I am afraid the person with “medical qualifications” is confused about dextromethorphan. It is not an opiate.
It is used widely as a cough suppressant. Previously, other ingredients that were opiates were used in over-the-counter cough medicines, but that is no longer the case in the US. ??The way that dextromethorphan works is by blocking a fast excitatory neurotransmitter, known as glutamate. There are several types of glutamate receptors, and the one that is affected by dextromethorphan is known as an NMDA receptor. In this way, it is similar to a drug of abuse known as ketamine, which has a similar mechanism.

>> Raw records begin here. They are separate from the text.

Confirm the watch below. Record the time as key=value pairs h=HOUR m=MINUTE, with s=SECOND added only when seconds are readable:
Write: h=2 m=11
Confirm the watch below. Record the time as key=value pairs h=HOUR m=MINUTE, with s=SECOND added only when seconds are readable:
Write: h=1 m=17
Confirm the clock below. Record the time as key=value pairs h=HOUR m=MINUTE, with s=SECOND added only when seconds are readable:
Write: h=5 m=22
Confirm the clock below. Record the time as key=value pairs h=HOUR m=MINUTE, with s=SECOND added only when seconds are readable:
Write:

The doses effective at cough suppression and that are present in cough syrup are, of course, much lower than you would need to get “high” from, and I can not personally imagine the idea of drinking 10 or 15 bottles of cough syrup to have a dubiously mild sedative effect, but addicts are what they are. Dextromethorphan has recently been investigated as a potential therapeutic agent in a numerous different and seemingly unrelated fields, ranging from autism, Tourette’s to stroke. The reason for this, to oversimplify, is that in healthy brains excitation and inhibition are balanced. Damage (such as stoke) can cause levels of excitation that can be toxic. Some diseases may, at least in part, manifest some of their symptoms because some pathways controlling certain behaviors are over-excited, or are not inhibited properly. The nerve pathway that controls coughing (via the vagus nerve) actually controls a lot of other involuntary motor behaviors, for example. The hope is that some of the involuntary repetitive behaviors in autism and Tourette’s might be reduced by this treatment.